The selected lunar simulants include a mix of lunar mare and lunar highland simulants (CAS-1, EAC-1, OPRL2N, LMS-1, LHS-1, OPRH2N, OB-1A) and they were tested for basic geotechnical properties, stress-strain relationships, and dynamic properties. Resonant column testing of lunar simulants is not known to have been performed before. The experimental regime consisted of tests at relatively low pressures, different relative densities, and with 100% dry conditions. The lunar simulants are finer compared to terrestrial soils. Several properties (PSD, shear strength, Cc) of tested lunar simulants fall within the range of the values of lunar regolith. The mineralogy, particle size distribution, and particle shapes of the materials were found to have a considerable influence on the geotechnical properties of the lunar simulants. The general trends of stress-strain relationships and dynamic properties follow those of terrestrial soils. However, the unique mineralogical components of basalt, anorthosites, plagioclase feldspar etc. in the lunar simulants compared to terrestrial soils tend to give higher values of several parameters (peak friction angle, shear wave velocity, etc.) compared to terrestrial soils. The results when viewed alongside the data of terrestrial soils suggest that a judicious choice of benchmark terrestrial soils might allow the development of lunar simulants with an enhanced fidelity to lunar regolith. In addition, the crushed nature of many of these lunar simulants needs to be investigated in further detail given how significantly the geotechnical properties seem to be influenced by this aspect of the simulants.

Summary for Lay Audience

Summary for Lay Audience

The robust space policies and a host of planned lunar missions after a brief hiatus of two decades by several nations around the globe with an intention for a long-term human presence on the moon have created a pressing need to develop sophisticated hardware and rovers which can efficiently traverse on the lunar surface. These lunar hardware prototypes need to be tested by creating lunar conditions (atmospheric and surface) on the earth to ensure successful missions. The simulant (terrestrial soils developed to mimic properties of lunar soils) testbeds are created to test the performance of these hardware and rover prototypes. Several simulants have been developed in the last two decades for this application. The geotechnical behaviour of simulants is of leading importance to understand the response of the lunar soils when subjected to rover or lunar lander loads. However, an effective geotechnical characterization of several simulants is missing from the literature. This research aims to study the geotechnical properties of seven lunar simulants – a mix of lunar mare and lunar highland simulants to cover the entire surface of the moon. Additionally, the results were compared to benchmark terrestrial soils using up-to-date soil mechanics theory.

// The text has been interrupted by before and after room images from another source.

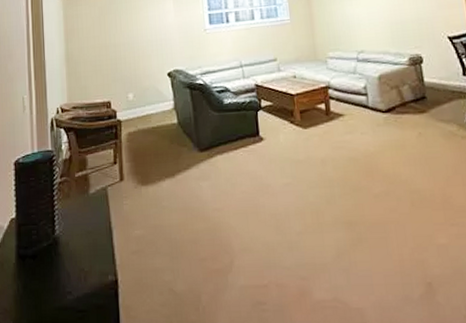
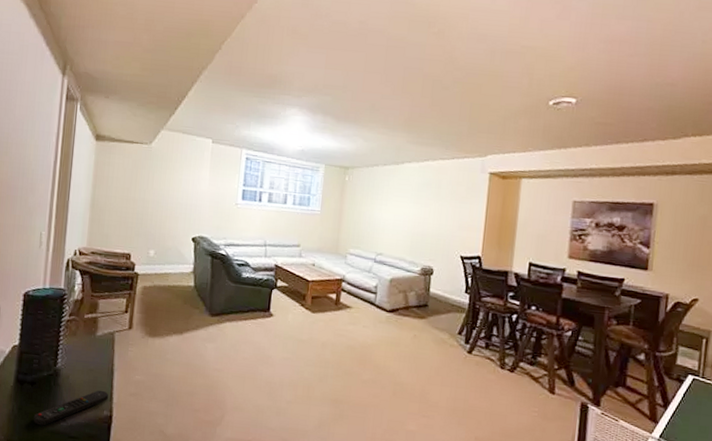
remote control: none [39,253,111,303] -> present [33,390,109,426]

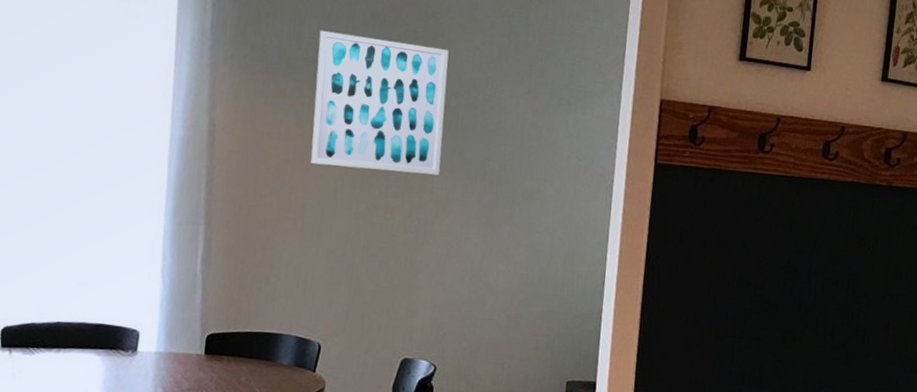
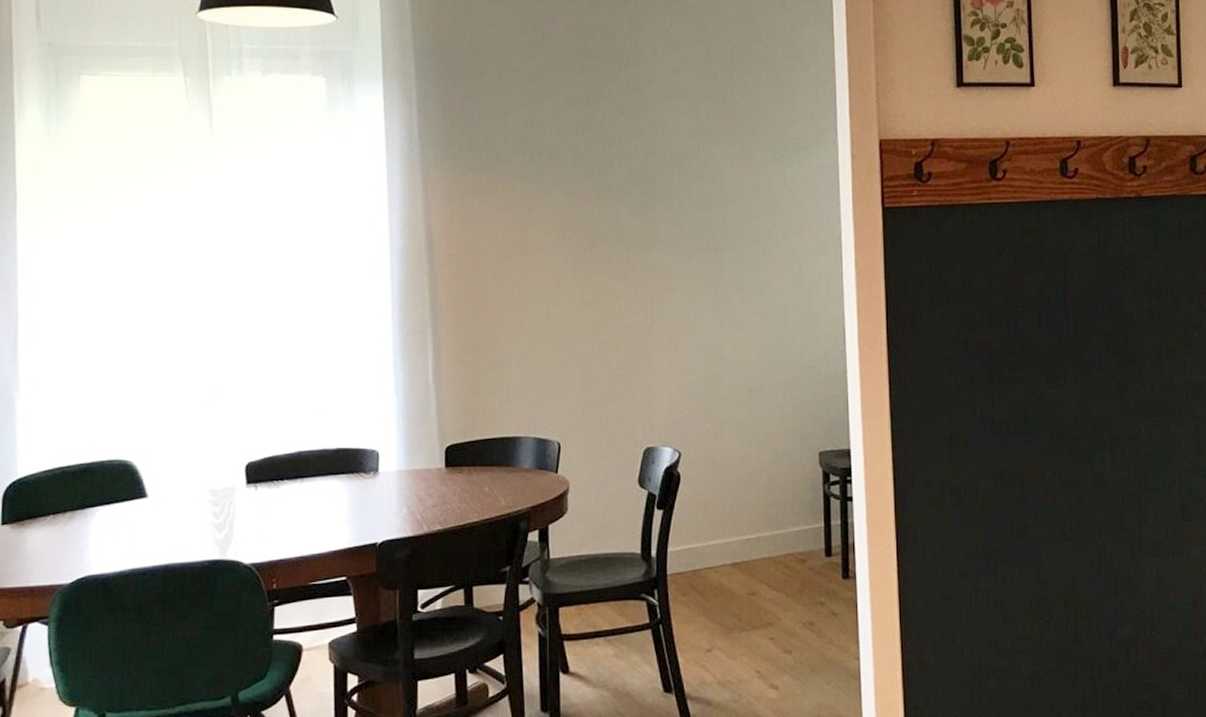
wall art: present [310,30,449,176] -> none [525,119,661,256]

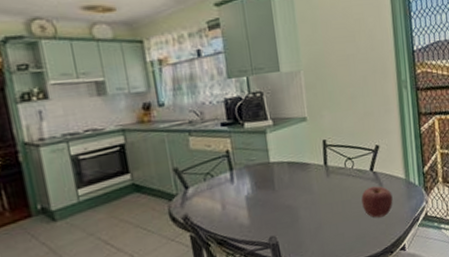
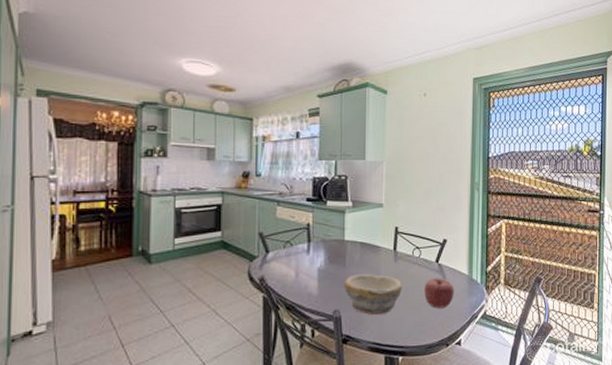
bowl: none [275,192,340,236] -> present [344,274,403,316]

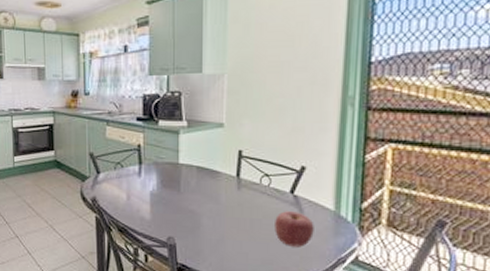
bowl: present [344,274,403,316] -> none [178,201,248,248]

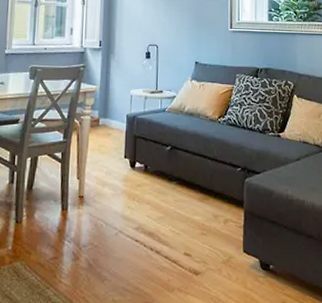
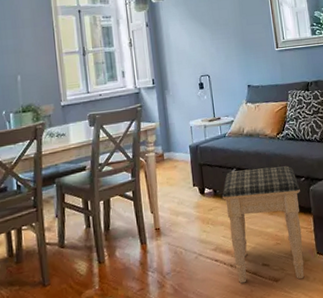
footstool: none [153,148,235,277] -> present [222,166,305,284]

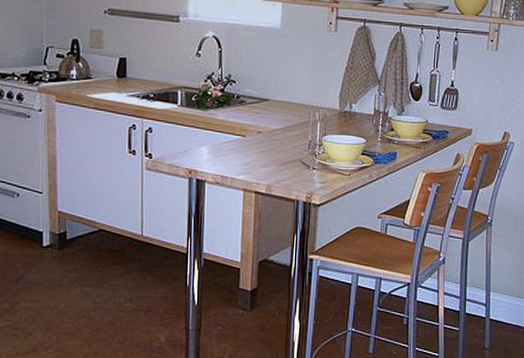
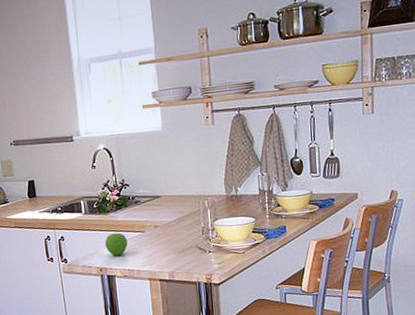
fruit: none [199,132,225,159] -> present [105,232,128,256]

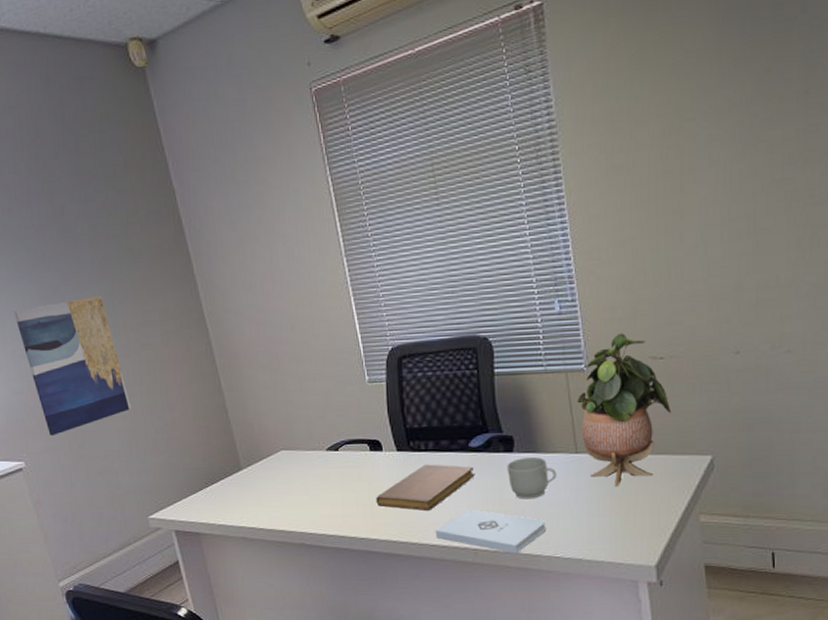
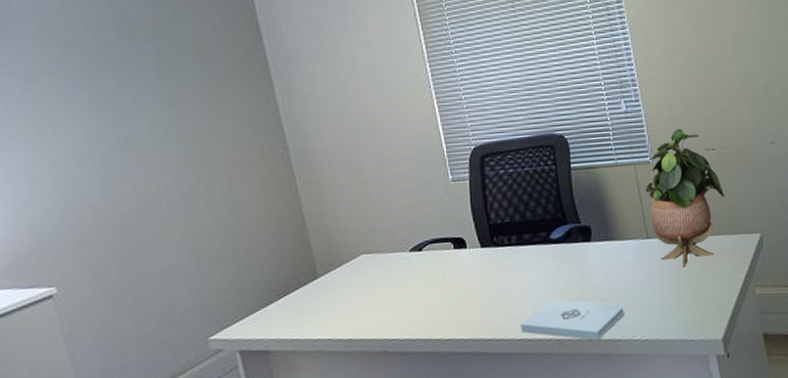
wall art: present [13,296,131,435] -> none [56,102,193,255]
notebook: present [376,464,475,511] -> none [461,257,557,306]
mug: present [507,456,557,499] -> none [585,244,632,286]

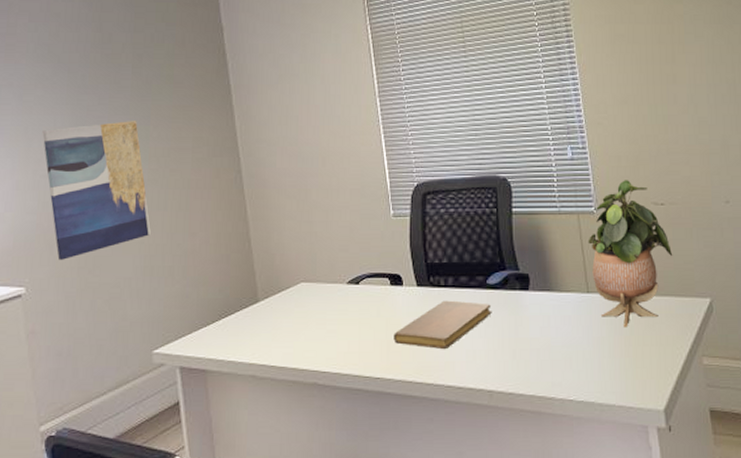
wall art: none [56,102,193,255] -> present [42,121,151,260]
notebook: none [461,257,557,306] -> present [393,300,492,349]
notepad: present [520,299,625,341] -> none [451,348,560,396]

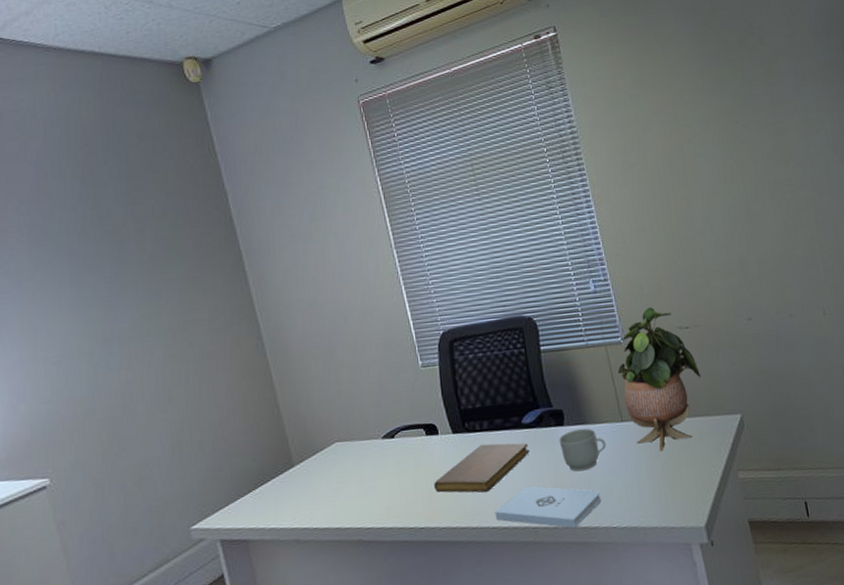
wall art: present [42,121,151,260] -> none [48,297,175,447]
notepad: none [451,348,560,396] -> present [495,486,602,528]
mug: none [522,295,570,339] -> present [559,428,606,472]

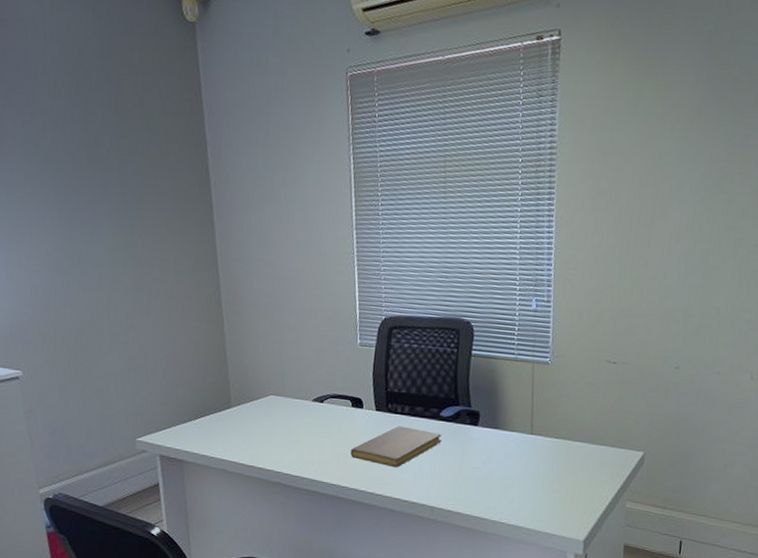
notepad: present [495,486,602,528] -> none [399,471,497,515]
mug: present [559,428,606,472] -> none [470,431,513,469]
potted plant: present [617,307,702,452] -> none [538,336,616,469]

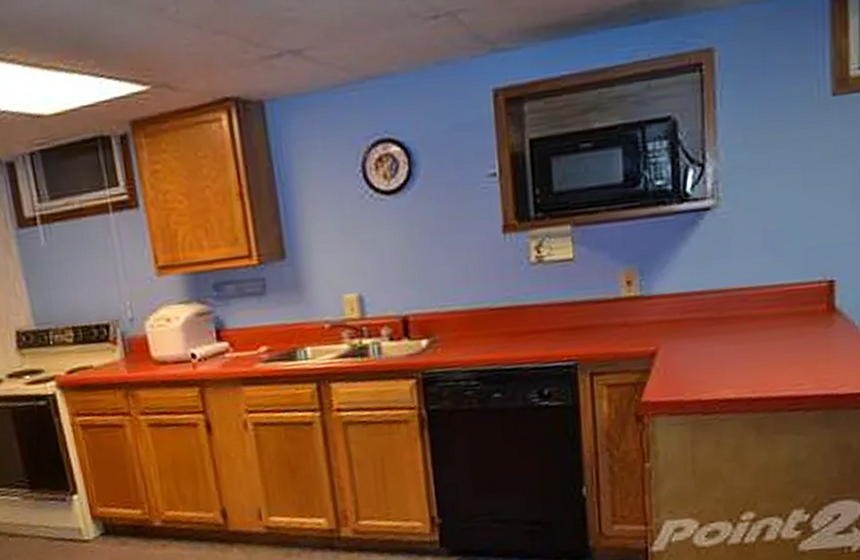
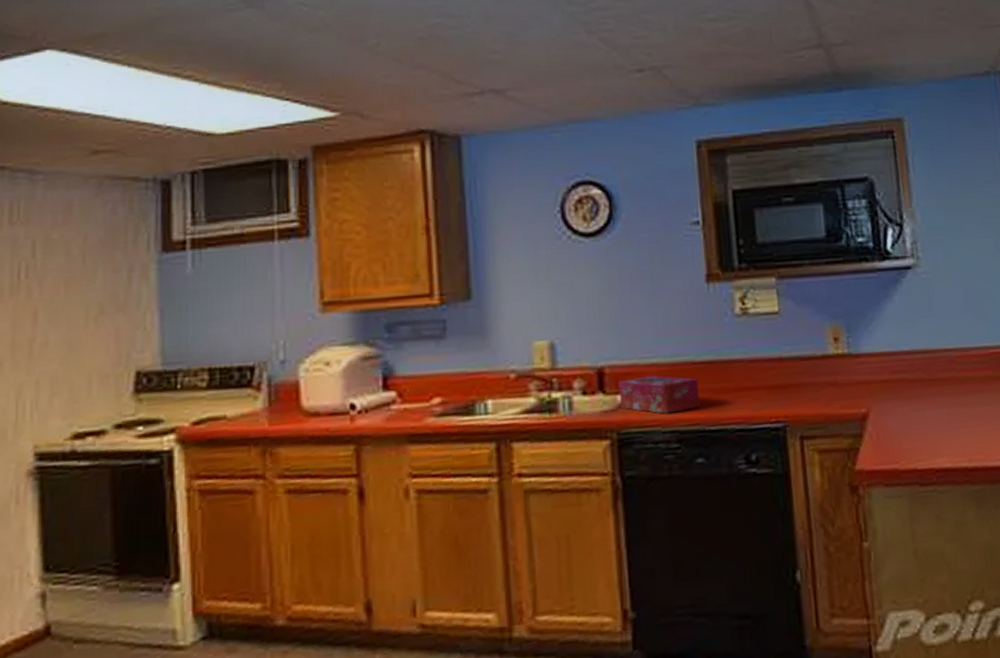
tissue box: none [421,321,497,356] -> present [618,375,700,414]

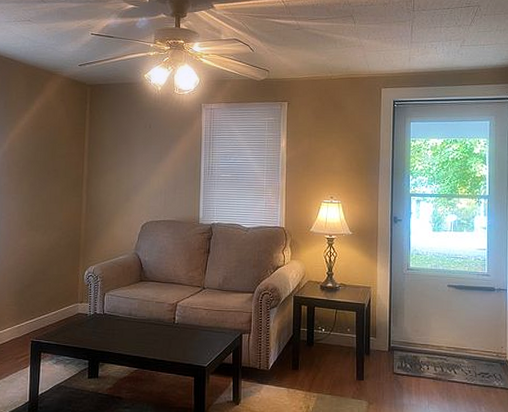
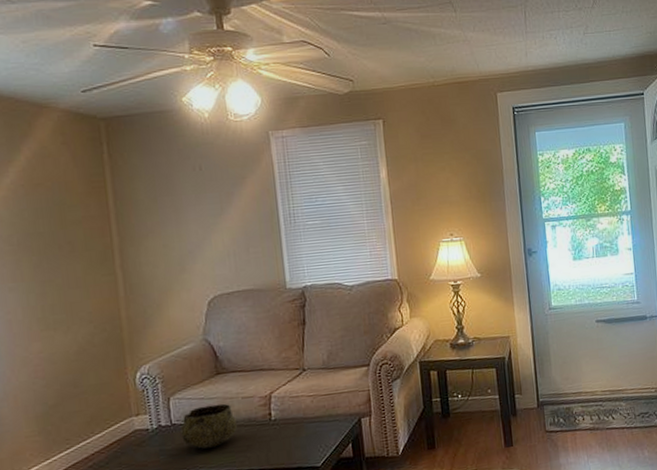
decorative bowl: none [109,304,150,336] -> present [180,403,238,449]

The lunar simulants (CAS-1, EAC-1, OPRL2N, LMS-1, OPRH2N, LHS-1, OB-1A) were tested in the laboratory with relatively low pressures, different densities, and in dry conditions to mimic aspects of the lunar environment. The index property tests, stress-strain tests, and small-strain resonant column tests were performed to determine the geotechnical properties of the lunar simulants. The general trends showed similarities with the results of lunar soil and benchmark terrestrial soils. The mineralogical composition, particle shape, and gradation seem to have a strong influence on the geotechnical properties of the lunar simulants. Additionally, the results show a good consistency when compared with the terrestrial soils using empirical relationships and trends from the soil mechanics theory.